Posted By: Ninfa Moseley..

The nursing profession has different credentials which show up as different degrees or educational attainment in nursing. A brief explanation may be in order.

  • CNA, Certified Nursing Assistant: After about 16 weeks in school the student will be accredited to do the “dirty work.” A CAN works under LPNs and RNs and usually assists patients with their day to day needs.

  • LPN, Licensed Practical Nurse: A licensed practical nurse license is offered, it is not a degree course. It takes about two years to finish the course; it allows people to get into employment earlier.

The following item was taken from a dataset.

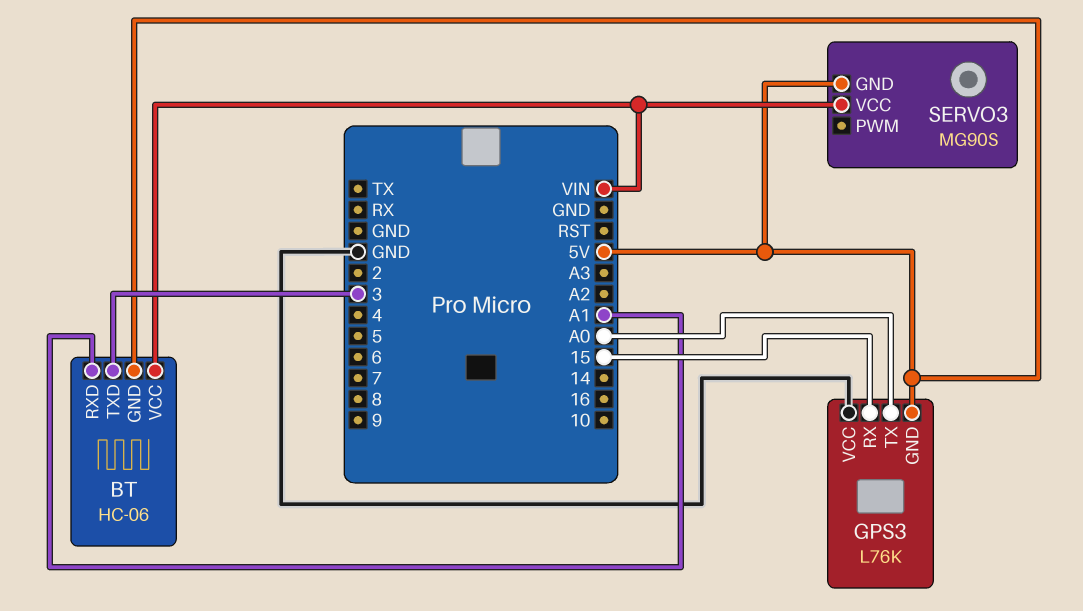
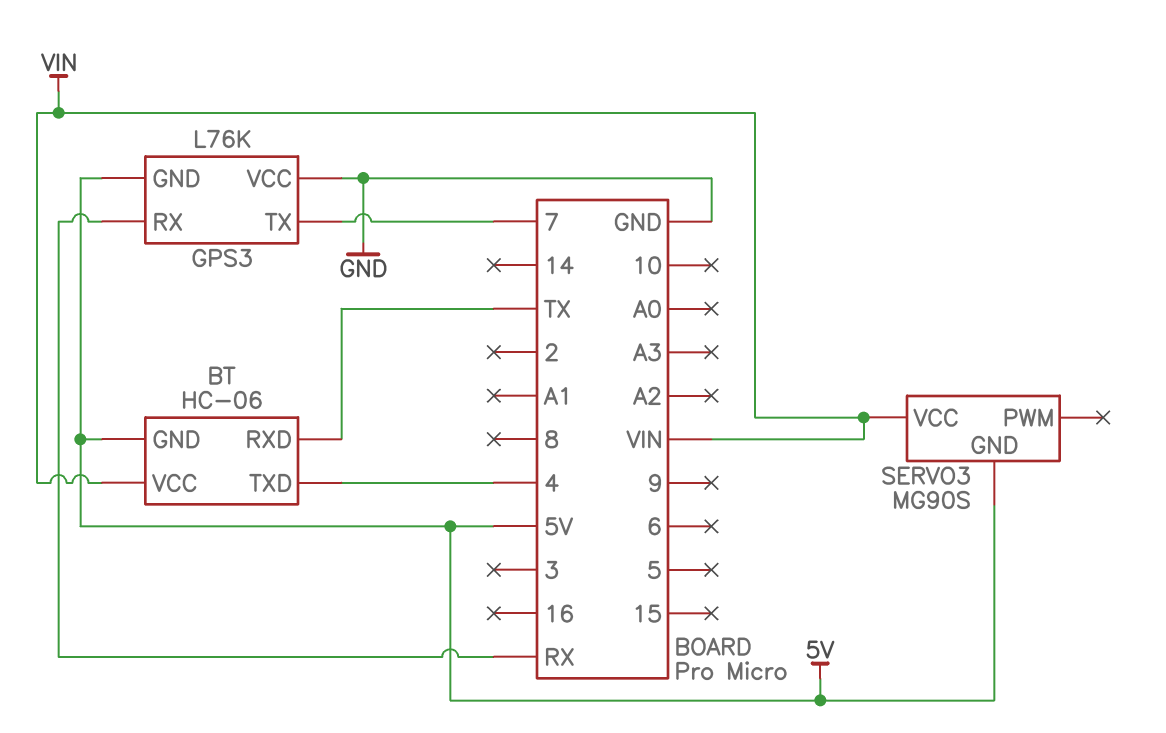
BT pin RXD: A1 -> TX
BT pin TXD: 3 -> 4
GPS3 pin RX: 15 -> RX
GPS3 pin TX: A0 -> 7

Many people start with their LPN licensee and then bridge to getting their RN or BSN as time goes by. The main difference between a LPN and an RN is the scope of practice; the RN is tasked with doing far more than an LPN. Many LPNs work in nursing homes and rehab centers.

  • RN: Registered nurse: The RN is the bedrock of the nursing profession, when you see a nurse in a hospital setting; odds are it is an RN. The RNs scope of practice is wider than that of an LPN, they make judgment calls based on their assessment of the patient and their own critical thinking. An RN can handle riskier situations such as administering medications and working with the critical ill.

  • BSN: Bachelor of Science in Nursing: This course is typically four to five years. A BSN can take on more management responsibilities and most specialty nursing situations demands a holder of a BSN. In many hospitals there is a trend toward requiring RNs to get their BSN degrees within a certain period of time.

LPN-BSN: When one is a licensed practical nurse there are courses available which bridge from it to an RN, the program is called LPN-BSN. This program is an effective way to advance your career, going from LPN to RN. You not only become an RN with all of the constituent benefits, you have the advantage of a degree rather than simply a license. The prerequisites to getting into a LPN-BSN program are:

  • A valid LPN license to practice

  • Currently employed in a hospital or other nursing facility

  • At least 75 hours of direct training with an RN

If these hurdles can be cleared, there are many colleges that offer the bridging program.